> Problem:
Reproduce the first line of the entries that follow and each later line, word for word, ending with the one containing "adenocarcinoma (thyroid) stained".

> Supplied data:
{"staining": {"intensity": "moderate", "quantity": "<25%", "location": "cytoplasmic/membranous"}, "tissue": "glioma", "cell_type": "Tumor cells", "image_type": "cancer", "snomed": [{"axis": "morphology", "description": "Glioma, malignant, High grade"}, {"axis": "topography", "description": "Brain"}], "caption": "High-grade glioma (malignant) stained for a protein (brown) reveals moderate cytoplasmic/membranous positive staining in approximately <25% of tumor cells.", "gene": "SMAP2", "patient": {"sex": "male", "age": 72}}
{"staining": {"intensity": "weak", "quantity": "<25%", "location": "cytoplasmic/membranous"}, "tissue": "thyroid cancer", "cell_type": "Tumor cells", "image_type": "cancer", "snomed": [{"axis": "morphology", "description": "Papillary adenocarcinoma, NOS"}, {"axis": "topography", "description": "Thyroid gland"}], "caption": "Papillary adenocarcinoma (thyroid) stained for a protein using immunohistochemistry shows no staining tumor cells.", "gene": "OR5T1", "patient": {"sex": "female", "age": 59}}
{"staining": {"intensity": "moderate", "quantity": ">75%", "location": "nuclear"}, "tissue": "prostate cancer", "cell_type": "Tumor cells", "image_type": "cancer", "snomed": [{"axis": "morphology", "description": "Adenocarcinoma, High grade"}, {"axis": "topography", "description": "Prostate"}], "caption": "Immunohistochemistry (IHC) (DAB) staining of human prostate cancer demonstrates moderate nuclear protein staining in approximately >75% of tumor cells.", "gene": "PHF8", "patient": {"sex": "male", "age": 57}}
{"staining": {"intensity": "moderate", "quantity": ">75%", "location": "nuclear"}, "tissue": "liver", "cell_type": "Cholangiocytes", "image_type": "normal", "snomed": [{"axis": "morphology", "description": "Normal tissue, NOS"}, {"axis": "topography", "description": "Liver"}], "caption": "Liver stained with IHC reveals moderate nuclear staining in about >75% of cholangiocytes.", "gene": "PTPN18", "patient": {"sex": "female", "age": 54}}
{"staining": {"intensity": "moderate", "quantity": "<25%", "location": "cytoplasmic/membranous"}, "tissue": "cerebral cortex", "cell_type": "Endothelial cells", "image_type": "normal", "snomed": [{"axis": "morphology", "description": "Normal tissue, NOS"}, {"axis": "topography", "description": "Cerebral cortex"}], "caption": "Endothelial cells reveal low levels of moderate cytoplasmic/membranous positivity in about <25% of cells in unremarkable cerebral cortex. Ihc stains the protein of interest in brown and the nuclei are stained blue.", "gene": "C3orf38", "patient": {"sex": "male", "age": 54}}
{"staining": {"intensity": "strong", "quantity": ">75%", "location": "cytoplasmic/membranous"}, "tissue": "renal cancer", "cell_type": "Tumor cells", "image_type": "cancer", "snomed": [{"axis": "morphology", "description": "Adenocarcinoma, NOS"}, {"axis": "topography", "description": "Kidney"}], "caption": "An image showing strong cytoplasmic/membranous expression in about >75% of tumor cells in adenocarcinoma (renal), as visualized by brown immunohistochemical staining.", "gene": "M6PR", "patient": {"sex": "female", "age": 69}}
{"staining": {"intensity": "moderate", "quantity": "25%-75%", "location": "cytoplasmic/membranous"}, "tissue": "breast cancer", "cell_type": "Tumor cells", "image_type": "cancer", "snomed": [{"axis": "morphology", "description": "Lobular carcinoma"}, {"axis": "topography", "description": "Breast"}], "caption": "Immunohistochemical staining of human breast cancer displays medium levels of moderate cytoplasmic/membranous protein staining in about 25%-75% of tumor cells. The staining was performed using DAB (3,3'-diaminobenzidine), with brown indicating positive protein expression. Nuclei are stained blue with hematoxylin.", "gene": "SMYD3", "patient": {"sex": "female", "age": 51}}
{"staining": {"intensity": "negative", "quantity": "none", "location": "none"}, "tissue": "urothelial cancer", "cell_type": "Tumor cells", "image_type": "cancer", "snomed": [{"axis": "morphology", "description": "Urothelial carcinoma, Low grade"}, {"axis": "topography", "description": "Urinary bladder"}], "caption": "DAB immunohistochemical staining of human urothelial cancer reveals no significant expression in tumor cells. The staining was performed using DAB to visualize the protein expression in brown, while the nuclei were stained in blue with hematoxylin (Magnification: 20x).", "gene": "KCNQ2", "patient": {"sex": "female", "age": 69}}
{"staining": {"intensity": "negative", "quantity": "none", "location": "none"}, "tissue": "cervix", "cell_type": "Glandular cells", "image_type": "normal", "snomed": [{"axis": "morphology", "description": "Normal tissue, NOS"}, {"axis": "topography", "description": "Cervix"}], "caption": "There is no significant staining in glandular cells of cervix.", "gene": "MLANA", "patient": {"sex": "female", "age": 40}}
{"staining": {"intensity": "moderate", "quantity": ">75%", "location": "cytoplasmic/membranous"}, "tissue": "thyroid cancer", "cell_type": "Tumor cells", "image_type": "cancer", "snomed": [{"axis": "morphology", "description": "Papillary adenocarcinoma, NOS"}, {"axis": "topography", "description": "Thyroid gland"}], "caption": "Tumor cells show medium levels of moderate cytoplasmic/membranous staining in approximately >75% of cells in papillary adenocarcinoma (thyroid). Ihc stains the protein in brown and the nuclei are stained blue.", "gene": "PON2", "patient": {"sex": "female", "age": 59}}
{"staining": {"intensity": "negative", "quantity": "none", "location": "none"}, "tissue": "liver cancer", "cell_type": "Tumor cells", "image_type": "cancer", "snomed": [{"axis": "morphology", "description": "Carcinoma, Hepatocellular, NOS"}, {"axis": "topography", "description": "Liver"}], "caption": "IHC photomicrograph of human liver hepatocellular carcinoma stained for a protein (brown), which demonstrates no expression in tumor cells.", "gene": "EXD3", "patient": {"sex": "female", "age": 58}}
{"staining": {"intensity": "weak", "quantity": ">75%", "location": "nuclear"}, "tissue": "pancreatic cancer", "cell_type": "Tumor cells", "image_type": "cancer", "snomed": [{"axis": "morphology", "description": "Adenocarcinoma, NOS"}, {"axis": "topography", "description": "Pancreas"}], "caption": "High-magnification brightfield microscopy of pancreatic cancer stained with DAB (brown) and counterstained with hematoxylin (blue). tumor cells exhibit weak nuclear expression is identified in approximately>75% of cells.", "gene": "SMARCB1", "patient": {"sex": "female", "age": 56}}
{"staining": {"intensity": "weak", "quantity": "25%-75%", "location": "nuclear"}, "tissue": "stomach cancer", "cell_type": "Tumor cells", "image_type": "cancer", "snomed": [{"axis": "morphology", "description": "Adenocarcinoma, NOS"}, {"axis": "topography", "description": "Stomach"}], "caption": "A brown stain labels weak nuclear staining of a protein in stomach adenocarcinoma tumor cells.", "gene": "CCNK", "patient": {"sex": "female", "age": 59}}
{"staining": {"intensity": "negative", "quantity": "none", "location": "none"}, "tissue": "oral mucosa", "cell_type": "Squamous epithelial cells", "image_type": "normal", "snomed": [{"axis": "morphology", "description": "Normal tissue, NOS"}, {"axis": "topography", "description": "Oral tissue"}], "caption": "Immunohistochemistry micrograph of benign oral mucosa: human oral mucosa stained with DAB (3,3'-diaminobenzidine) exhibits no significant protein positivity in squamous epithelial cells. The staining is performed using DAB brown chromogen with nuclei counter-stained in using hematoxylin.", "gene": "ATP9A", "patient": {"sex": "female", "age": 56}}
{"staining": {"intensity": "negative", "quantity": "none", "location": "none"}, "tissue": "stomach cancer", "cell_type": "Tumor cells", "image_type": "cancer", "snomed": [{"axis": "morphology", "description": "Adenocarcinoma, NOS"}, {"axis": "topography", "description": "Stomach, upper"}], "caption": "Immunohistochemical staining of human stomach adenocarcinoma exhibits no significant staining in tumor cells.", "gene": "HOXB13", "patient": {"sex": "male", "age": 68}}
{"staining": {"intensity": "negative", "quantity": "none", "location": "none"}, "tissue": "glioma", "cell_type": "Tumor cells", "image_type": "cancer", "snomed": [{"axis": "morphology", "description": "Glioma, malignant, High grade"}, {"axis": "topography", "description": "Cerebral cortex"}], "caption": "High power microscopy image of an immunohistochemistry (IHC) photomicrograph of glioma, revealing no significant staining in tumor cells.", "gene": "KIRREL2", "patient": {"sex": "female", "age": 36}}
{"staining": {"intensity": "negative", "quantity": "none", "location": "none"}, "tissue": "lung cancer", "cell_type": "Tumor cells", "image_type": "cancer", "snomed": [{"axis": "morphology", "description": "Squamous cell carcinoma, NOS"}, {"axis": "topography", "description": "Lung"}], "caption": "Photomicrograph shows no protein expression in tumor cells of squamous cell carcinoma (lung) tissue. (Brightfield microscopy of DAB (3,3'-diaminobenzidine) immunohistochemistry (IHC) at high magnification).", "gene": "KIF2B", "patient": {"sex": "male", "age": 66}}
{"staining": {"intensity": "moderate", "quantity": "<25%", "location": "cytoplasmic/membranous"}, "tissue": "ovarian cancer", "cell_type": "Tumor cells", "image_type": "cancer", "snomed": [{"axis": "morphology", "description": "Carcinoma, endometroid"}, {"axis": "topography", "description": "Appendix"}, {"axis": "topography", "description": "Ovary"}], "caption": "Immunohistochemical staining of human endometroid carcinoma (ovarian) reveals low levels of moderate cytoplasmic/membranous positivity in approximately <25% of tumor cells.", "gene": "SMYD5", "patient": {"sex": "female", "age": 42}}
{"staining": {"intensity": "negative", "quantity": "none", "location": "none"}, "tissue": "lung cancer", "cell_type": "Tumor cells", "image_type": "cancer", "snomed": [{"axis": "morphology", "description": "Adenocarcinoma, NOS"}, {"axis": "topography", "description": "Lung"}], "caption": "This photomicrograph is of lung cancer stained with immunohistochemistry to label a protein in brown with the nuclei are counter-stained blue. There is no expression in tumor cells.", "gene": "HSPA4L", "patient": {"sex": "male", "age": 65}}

> Output for this task:
{"staining": {"intensity": "moderate", "quantity": "<25%", "location": "cytoplasmic/membranous"}, "tissue": "glioma", "cell_type": "Tumor cells", "image_type": "cancer", "snomed": [{"axis": "morphology", "description": "Glioma, malignant, High grade"}, {"axis": "topography", "description": "Brain"}], "caption": "High-grade glioma (malignant) stained for a protein (brown) reveals moderate cytoplasmic/membranous positive staining in approximately <25% of tumor cells.", "gene": "SMAP2", "patient": {"sex": "male", "age": 72}}
{"staining": {"intensity": "weak", "quantity": "<25%", "location": "cytoplasmic/membranous"}, "tissue": "thyroid cancer", "cell_type": "Tumor cells", "image_type": "cancer", "snomed": [{"axis": "morphology", "description": "Papillary adenocarcinoma, NOS"}, {"axis": "topography", "description": "Thyroid gland"}], "caption": "Papillary adenocarcinoma (thyroid) stained for a protein using immunohistochemistry shows no staining tumor cells.", "gene": "OR5T1", "patient": {"sex": "female", "age": 59}}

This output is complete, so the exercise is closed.